Lo studio dei titoli e dei curricula mostrerà subito, a chi voglia applicarcisi un po’, questo lavoro di levigatura e sagomatura dei soggetti prescelti e illuminerà sulle vere attese del sistema nei confronti delle varie categorie. Il sistema quantitativo di citazioni in vigore in alcune discipline per i docenti universitari (più citazioni ricevi più sei bravo) ci mostrerà ad esempio come li si invogli a coltivare relazioni e a non prendere posizioni troppo originali o controverse (“allora vuoi proprio che non ti citi nessuno?” ammonirà, ognuno di loro, la voce della coscienza). Forse la cosa risulterà ancora più chiara concentrandosi sui docenti di scuola superiore. Che essi non debbano essere né preparati né colti (a volte lo sono ma sempre, in un certo senso, “contro” il sistema) lo mostra con chiarezza il fatto che né le loro pubblicazioni né gli eventuali incarichi universitari vengono mai presi in considerazione tra i titoli valutabili. La partecipazione a incresciosi master e corsetti a pagamento, spesso on-line e di imbarazzante livello viene invece considerata la via regia per l’ascesa all’interno delle varie graduatorie. Qualora non bastasse a capire, si pensi che il docente di fisica, di storia, di letteratura italiana si troverà sempre davanti a proposte d’aggiornamento che riguardano la didattica in generale o la digitalizzazione o la onnipresente inclusione e mai ai contenuti disciplinari della propria materia. Si ponga mente inoltre a come ogni ipotesi politica di bonus, scatti di carriera o quote premiali mai si riferisca alla preparazione dei docenti ma perlopiù alla loro disponibilità a partecipare a progetti di parasocializzazione o a svolgere uno dei numerosi ruoli paraburocratici che il ministero fa nascere come funghi negli istituti (mansioni solitamente da segretario didattico, da tutor o da animatore socioculturale: questa la appetitosa scelta).

Oppure si pensi alla costruzione dell’intellettuale pubblico italiano costretto a passare, per giungere alla ribalta nazionale, da poche agenzie (case editrici, giornali, emittenti televisive) in diminuzione e blindate alle incursioni dei liberi battitori.
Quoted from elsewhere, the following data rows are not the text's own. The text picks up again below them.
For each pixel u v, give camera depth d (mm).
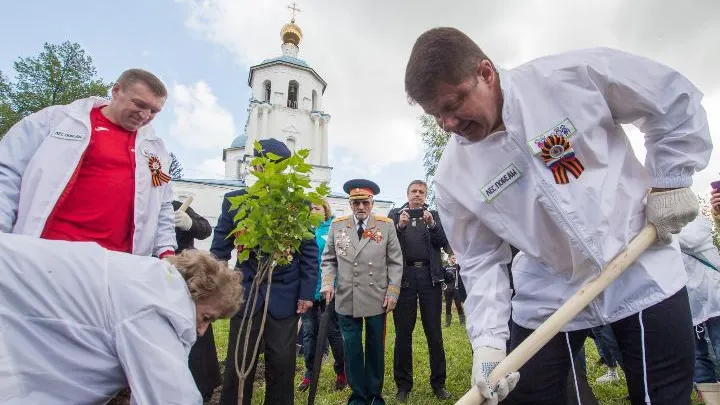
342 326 3705
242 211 2338
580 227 1422
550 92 1464
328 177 30219
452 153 1744
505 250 1837
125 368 1404
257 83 31406
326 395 3982
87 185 2334
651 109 1449
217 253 3072
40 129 2326
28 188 2180
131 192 2514
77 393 1431
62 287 1413
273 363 2826
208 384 3236
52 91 23438
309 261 3062
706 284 3273
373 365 3623
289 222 2297
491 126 1510
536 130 1457
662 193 1469
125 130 2564
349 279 3695
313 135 30859
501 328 1657
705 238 3303
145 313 1434
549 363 1644
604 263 1436
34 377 1364
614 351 3135
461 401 1330
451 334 7438
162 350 1416
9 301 1383
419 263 3934
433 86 1330
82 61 24578
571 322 1619
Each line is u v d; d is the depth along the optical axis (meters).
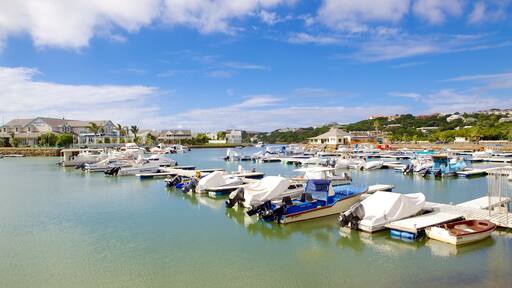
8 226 23.19
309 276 15.38
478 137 116.38
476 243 18.30
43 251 18.53
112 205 29.67
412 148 105.31
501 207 22.66
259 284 14.61
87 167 56.69
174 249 18.75
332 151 100.56
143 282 14.89
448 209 22.88
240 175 45.81
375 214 20.31
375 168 55.38
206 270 16.09
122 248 18.97
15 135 118.50
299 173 53.44
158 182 43.69
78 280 15.12
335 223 22.86
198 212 26.91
Molte grandi case editrici segnalano nei loro siti, apertis verbis, che non accettano che gli si inviino testi: sono autogene. Non ci sono così tanti conformisti per caso: sono il risultato di attente politiche di selezione. Tra essi vi sono anche intelletti di valore perché non è l’intelligenza che disturba il sistema ma l’uso che si intende farne. Non è la presenza del cervello il problema ma di altri vari altri organi più in basso collocati.

Per il resto la cooptazione è sempre stato il sistema principe della riproduzione delle classi dirigenti; inutile dir loro di sceglierli meglio ma ci si risparmi perlomeno la retorica.